EP by Soilwork
- Released: 24 September 2014
- Recorded: August–September 2012
- Studio: Fascination Street Recordings, Örebro, Sweden
- Genre: Melodic death metal, alternative metal
- Length: 21:44
- Label: Victor Entertainment
- Producer: Jens Bogren, Soilwork

Soilwork chronology
| The Living Infinite (2013) | Beyond the Infinite (2014) | Live in the Heart of Helsinki (2015) |

= Beyond the Infinite (EP) =

Beyond the Infinite is the second EP by Swedish melodic death metal band Soilwork. It was released by Victor Entertainment on 24 September 2014. It contains five unreleased tracks from The Living Infinite sessions and was mixed and mastered at Fascination Street by Johan Örnborg. This release is for Asia only and no plans have been made to release the EP in current form outside of Asia. The tracks have since been included in the 2016 compilation album Death Resonance.
+ + + +
— ASSIGNMENT —
Quote word for word the part of the Beyond the Infinite EP text that begins at "Soilwork chronology" and stops after "album Death Resonance.".

— SOURCE DATA —
+ + + +
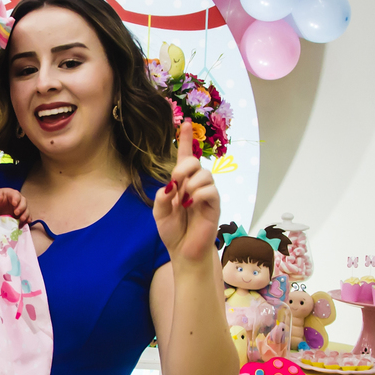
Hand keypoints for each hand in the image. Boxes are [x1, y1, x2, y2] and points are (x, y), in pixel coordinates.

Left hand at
+ + + +
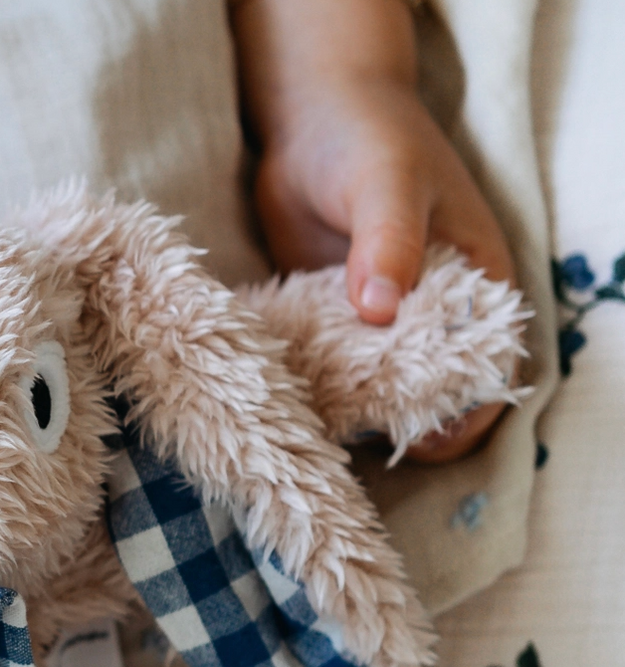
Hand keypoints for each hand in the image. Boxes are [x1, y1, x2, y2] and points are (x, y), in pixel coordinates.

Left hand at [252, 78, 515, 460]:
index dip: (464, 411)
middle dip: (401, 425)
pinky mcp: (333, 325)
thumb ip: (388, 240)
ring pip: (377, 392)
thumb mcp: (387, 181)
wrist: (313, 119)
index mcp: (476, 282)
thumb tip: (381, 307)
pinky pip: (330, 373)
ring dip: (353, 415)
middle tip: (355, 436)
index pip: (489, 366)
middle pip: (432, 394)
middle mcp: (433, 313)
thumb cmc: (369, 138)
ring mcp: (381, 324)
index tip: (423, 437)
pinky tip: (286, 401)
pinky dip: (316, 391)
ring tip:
+ + + +
— THE COMPLETED TASK —
Soilwork chronology
| The Living Infinite (2013) | Beyond the Infinite (2014) | Live in the Heart of Helsinki (2015) |

= Beyond the Infinite (EP) =

Beyond the Infinite is the second EP by Swedish melodic death metal band Soilwork. It was released by Victor Entertainment on 24 September 2014. It contains five unreleased tracks from The Living Infinite sessions and was mixed and mastered at Fascination Street by Johan Örnborg. This release is for Asia only and no plans have been made to release the EP in current form outside of Asia. The tracks have since been included in the 2016 compilation album Death Resonance.